Assignment:
Rewrite the data below with every "SCOPRI" swapped for "LEGGI" and nothing else altered, omitting the pictures from your answer.

Page-level text extractions:
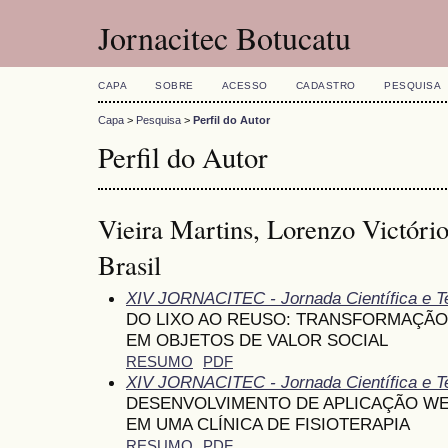
Jornacitec Botucatu
CAPA
SOBRE
ACESSO
CADASTRO
PESQUISA
Capa
>
Pesquisa
>
Perfil do Autor
Perfil do Autor
Vieira Martins, Lorenzo Victór
Brasil
XIV JORNACITEC - Jornada Científica e T
DO LIXO AO REUSO: TRANSFORMAÇÃO
EM OBJETOS DE VALOR SOCIAL
RESUMO
PDF
XIV JORNACITEC - Jornada Científica e T
DESENVOLVIMENTO DE APLICAÇÃO WE
EM UMA CLÍNICA DE FISIOTERAPIA
RESUMO
PDF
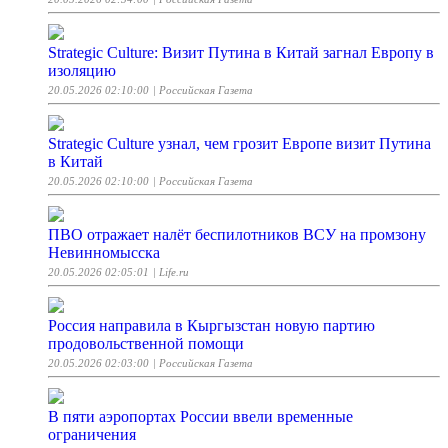
Strategic Culture: Визит Путина в Китай загнал Европу в
изоляцию
20.05.2026 02:10:00
| Российская Газета
Strategic Culture узнал, чем грозит Европе визит Путина
в Китай
20.05.2026 02:10:00
| Российская Газета
ПВО отражает налёт беспилотников ВСУ на промзону
Невинномысска
20.05.2026 02:05:01
| Life.ru
Россия направила в Кыргызстан новую партию
продовольственной помощи
20.05.2026 02:03:00
| Российская Газета
В пяти аэропортах России ввели временные
ограничения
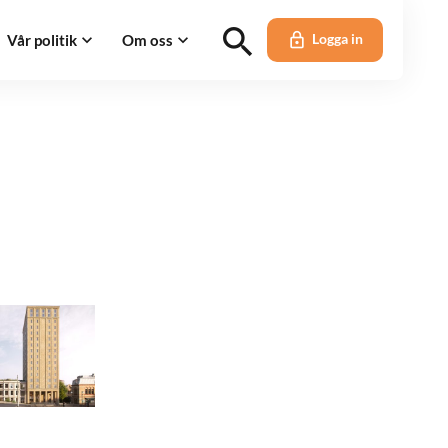
Vår politik
Om oss
Logga in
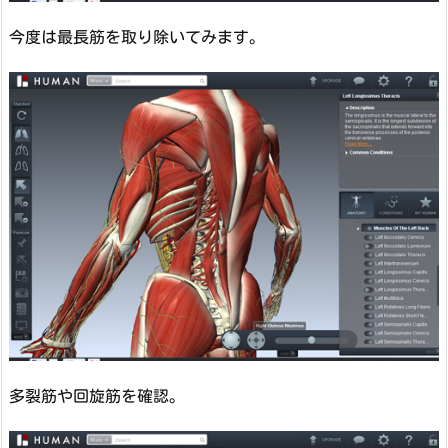
今度は最長筋を取り除いてみます。
多裂筋や回旋筋を確認。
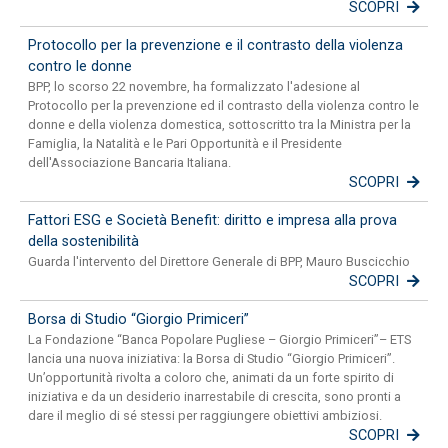
SCOPRI
Protocollo per la prevenzione e il contrasto della violenza
contro le donne
BPP, lo scorso 22 novembre, ha formalizzato l'adesione al
Protocollo per la prevenzione ed il contrasto della violenza contro le
donne e della violenza domestica, sottoscritto tra la Ministra per la
Famiglia, la Natalità e le Pari Opportunità e il Presidente
dell'Associazione Bancaria Italiana.
SCOPRI
Fattori ESG e Società Benefit: diritto e impresa alla prova
della sostenibilità
Guarda l'intervento del Direttore Generale di BPP, Mauro Buscicchio
SCOPRI
Borsa di Studio “Giorgio Primiceri”
La Fondazione “Banca Popolare Pugliese – Giorgio Primiceri”– ETS
lancia una nuova iniziativa: la Borsa di Studio “Giorgio Primiceri”.
Un’opportunità rivolta a coloro che, animati da un forte spirito di
iniziativa e da un desiderio inarrestabile di crescita, sono pronti a
dare il meglio di sé stessi per raggiungere obiettivi ambiziosi.
SCOPRI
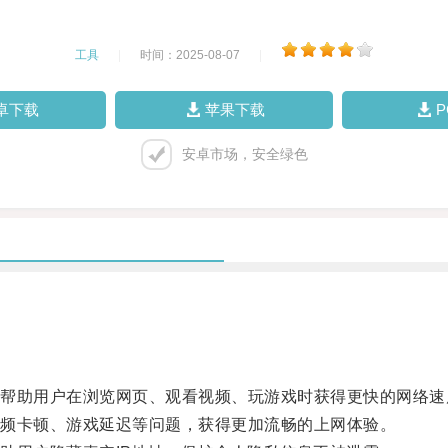
工具
|
时间：2025-08-07
|
卓下载
苹果下载
安卓市场，安全绿色
助用户在浏览网页、观看视频、玩游戏时获得更快的网络速
频卡顿、游戏延迟等问题，获得更加流畅的上网体验。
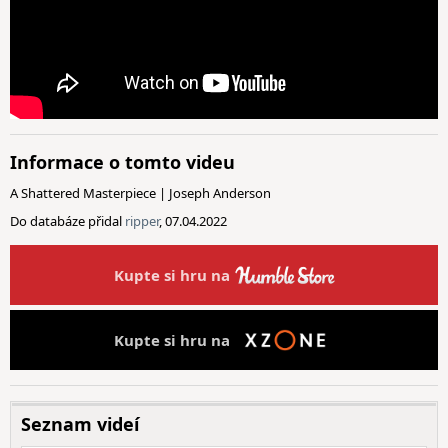
Informace o tomto videu
A Shattered Masterpiece | Joseph Anderson
Do databáze přidal
ripper
, 07.04.2022
Kupte si hru na
Kupte si hru na
Seznam videí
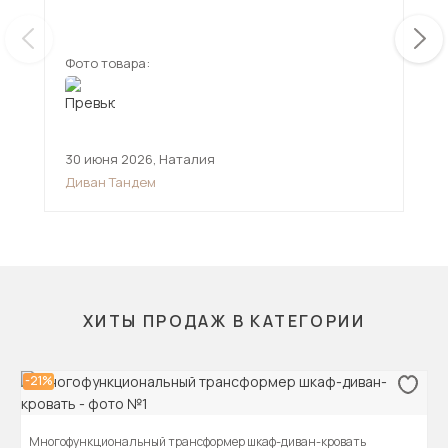
ещ
Фото товара:
Фот
30 июня 2026
,
Наталия
12 
Диван Тандем
Див
ХИТЫ ПРОДАЖ В КАТЕГОРИИ
-21%
Многофункциональный трансформер шкаф-диван-кровать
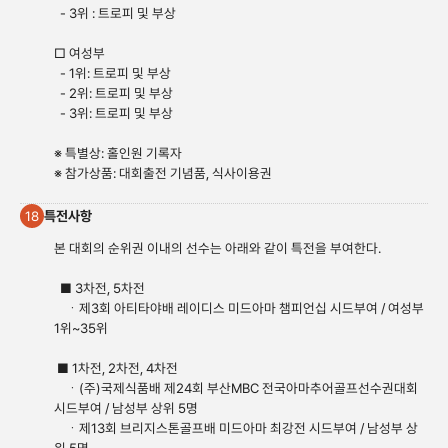
- 3위 : 트로피 및 부상
□ 여성부
- 1위: 트로피 및 부상
- 2위: 트로피 및 부상
- 3위: 트로피 및 부상
※ 특별상: 홀인원 기록자
※ 참가상품: 대회출전 기념품, 식사이용권
특전사항
18
본 대회의 순위권 이내의 선수는 아래와 같이 특전을 부여한다.
■ 3차전, 5차전
ㆍ제3회 아티타야배 레이디스 미드아마 챔피언십 시드부여 / 여성부
1위~35위
■ 1차전, 2차전, 4차전
ㆍ(주)국제식품배 제24회 부산MBC 전국아마추어골프선수권대회
시드부여 / 남성부 상위 5명
ㆍ제13회 브리지스톤골프배 미드아마 최강전 시드부여 / 남성부 상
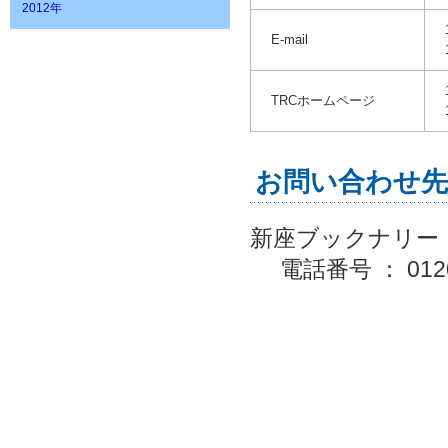
2012年
E-mail
TRCホームページ
お問い合わせ先
新座ブックナリー
電話番号 ： 012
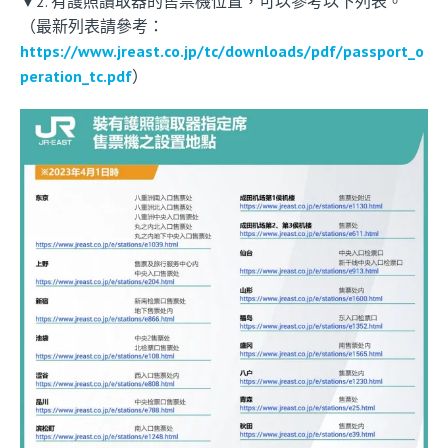
▼2. 有護照讀取器的售票機位置，可以參考以下列表。
（最新列表請參考：
https://www.jreast.co.jp/tc/downloads/pdf/passport_o
peration_tc.pdf
）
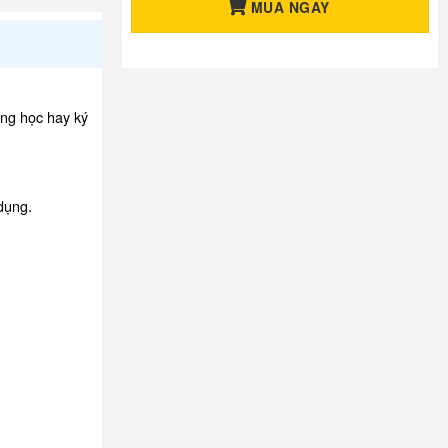
MUA NGAY
ờng học hay ký
 dụng.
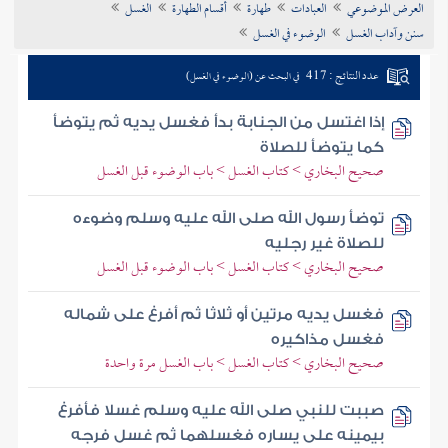
العرض الموضوعي
العبادات
طهارة
أقسام الطهارة
الغسل
تراجم الأعلام
سنن وآداب الغسل
الوضوء في الغسل
عدد النتائج : 417
في البحث عن (الوضوء في الغسل)
إذا اغتسل من الجنابة بدأ فغسل يديه ثم يتوضأ
كما يتوضأ للصلاة
صحيح البخاري > كتاب الغسل > باب الوضوء قبل الغسل
توضأ رسول الله صلى الله عليه وسلم وضوءه
للصلاة غير رجليه
صحيح البخاري > كتاب الغسل > باب الوضوء قبل الغسل
فغسل يديه مرتين أو ثلاثا ثم أفرغ على شماله
فغسل مذاكيره
صحيح البخاري > كتاب الغسل > باب الغسل مرة واحدة
صببت للنبي صلى الله عليه وسلم غسلا فأفرغ
بيمينه على يساره فغسلهما ثم غسل فرجه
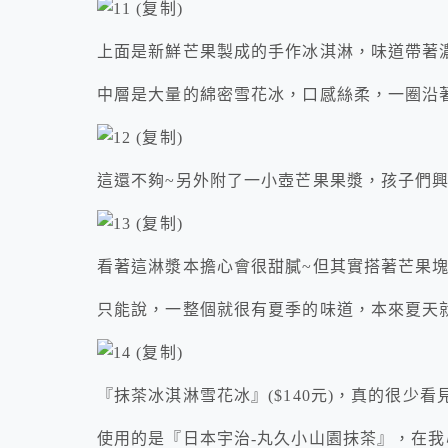
上面是新鮮芒果製成的手作冰淇淋，味道帶著
中層是大量的綿密雪花冰，口感絲柔，一圈沿
這還不夠~另外附了一小壺芒果果漿，孩子們
看著這淋漿本擔心會很甜膩~但其實搭著芒果
只能說，一整個就很有夏季的味道，本來夏天就
『抹茶冰淇淋雪花冰』($140元)，真的很少
使用的是『日本宇治-丸久小山園抹茶』，在我心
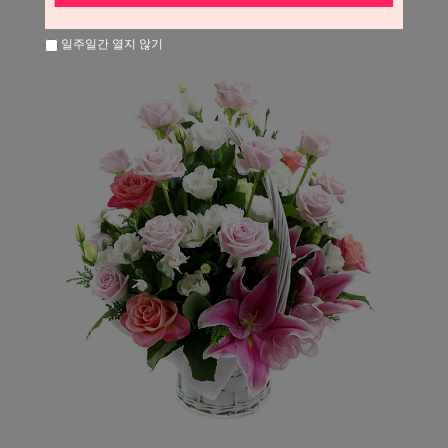
일주일간 열지 않기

Your solution:
Jornacitec Botucatu
CAPA
SOBRE
ACESSO
CADASTRO
PESQUISA
Capa
>
Pesquisa
>
Perfil do Autor
Perfil do Autor
Vieira Martins, Lorenzo Victór
Brasil
XIV JORNACITEC - Jornada Científica e T
DO LIXO AO REUSO: TRANSFORMAÇÃO
EM OBJETOS DE VALOR SOCIAL
RESUMO
PDF
XIV JORNACITEC - Jornada Científica e T
DESENVOLVIMENTO DE APLICAÇÃO WE
EM UMA CLÍNICA DE FISIOTERAPIA
RESUMO
PDF
Strategic Culture: Визит Путина в Китай загнал Европу в
изоляцию
20.05.2026 02:10:00
| Российская Газета
Strategic Culture узнал, чем грозит Европе визит Путина
в Китай
20.05.2026 02:10:00
| Российская Газета
ПВО отражает налёт беспилотников ВСУ на промзону
Невинномысска
20.05.2026 02:05:01
| Life.ru
Россия направила в Кыргызстан новую партию
продовольственной помощи
20.05.2026 02:03:00
| Российская Газета
В пяти аэропортах России ввели временные
ограничения
Vår politik
Om oss
Logga in
今度は最長筋を取り除いてみます。
多裂筋や回旋筋を確認。
LEGGI
Protocollo per la prevenzione e il contrasto della violenza
contro le donne
BPP, lo scorso 22 novembre, ha formalizzato l'adesione al
Protocollo per la prevenzione ed il contrasto della violenza contro le
donne e della violenza domestica, sottoscritto tra la Ministra per la
Famiglia, la Natalità e le Pari Opportunità e il Presidente
dell'Associazione Bancaria Italiana.
LEGGI
Fattori ESG e Società Benefit: diritto e impresa alla prova
della sostenibilità
Guarda l'intervento del Direttore Generale di BPP, Mauro Buscicchio
LEGGI
Borsa di Studio “Giorgio Primiceri”
La Fondazione “Banca Popolare Pugliese – Giorgio Primiceri”– ETS
lancia una nuova iniziativa: la Borsa di Studio “Giorgio Primiceri”.
Un’opportunità rivolta a coloro che, animati da un forte spirito di
iniziativa e da un desiderio inarrestabile di crescita, sono pronti a
dare il meglio di sé stessi per raggiungere obiettivi ambiziosi.
LEGGI
工具
|
时间：2025-08-07
|
卓下载
苹果下载
安卓市场，安全绿色
助用户在浏览网页、观看视频、玩游戏时获得更快的网络速
频卡顿、游戏延迟等问题，获得更加流畅的上网体验。
Informace o tomto videu
A Shattered Masterpiece | Joseph Anderson
Do databáze přidal
ripper
, 07.04.2022
Kupte si hru na
Kupte si hru na
Seznam videí
ещ
Фото товара:
Фот
30 июня 2026
,
Наталия
12 
Диван Тандем
Див
ХИТЫ ПРОДАЖ В КАТЕГОРИИ
-21%
Многофункциональный трансформер шкаф-диван-кровать
- 3위 : 트로피 및 부상
□ 여성부
- 1위: 트로피 및 부상
- 2위: 트로피 및 부상
- 3위: 트로피 및 부상
※ 특별상: 홀인원 기록자
※ 참가상품: 대회출전 기념품, 식사이용권
특전사항
18
본 대회의 순위권 이내의 선수는 아래와 같이 특전을 부여한다.
■ 3차전, 5차전
ㆍ제3회 아티타야배 레이디스 미드아마 챔피언십 시드부여 / 여성부
1위~35위
■ 1차전, 2차전, 4차전
ㆍ(주)국제식품배 제24회 부산MBC 전국아마추어골프선수권대회
시드부여 / 남성부 상위 5명
ㆍ제13회 브리지스톤골프배 미드아마 최강전 시드부여 / 남성부 상
2012年
E-mail
TRCホームページ
お問い合わせ先
新座ブックナリー
電話番号 ： 012
▼2. 有護照讀取器的售票機位置，可以參考以下列表。
（最新列表請參考：
https://www.jreast.co.jp/tc/downloads/pdf/passport_o
peration_tc.pdf
）
MUA NGAY
ờng học hay ký
 dụng.
العرض الموضوعي
العبادات
طهارة
أقسام الطهارة
الغسل
تراجم الأعلام
سنن وآداب الغسل
الوضوء في الغسل
عدد النتائج : 417
في البحث عن (الوضوء في الغسل)
إذا اغتسل من الجنابة بدأ فغسل يديه ثم يتوضأ
كما يتوضأ للصلاة
صحيح البخاري > كتاب الغسل > باب الوضوء قبل الغسل
توضأ رسول الله صلى الله عليه وسلم وضوءه
للصلاة غير رجليه
صحيح البخاري > كتاب الغسل > باب الوضوء قبل الغسل
فغسل يديه مرتين أو ثلاثا ثم أفرغ على شماله
فغسل مذاكيره
صحيح البخاري > كتاب الغسل > باب الغسل مرة واحدة
صببت للنبي صلى الله عليه وسلم غسلا فأفرغ
بيمينه على يساره فغسلهما ثم غسل فرجه
上面是新鮮芒果製成的手作冰淇淋，味道帶著
中層是大量的綿密雪花冰，口感絲柔，一圈沿
這還不夠~另外附了一小壺芒果果漿，孩子們
看著這淋漿本擔心會很甜膩~但其實搭著芒果
只能說，一整個就很有夏季的味道，本來夏天就
『抹茶冰淇淋雪花冰』($140元)，真的很少
使用的是『日本宇治-丸久小山園抹茶』，在我心
일주일간 열지 않기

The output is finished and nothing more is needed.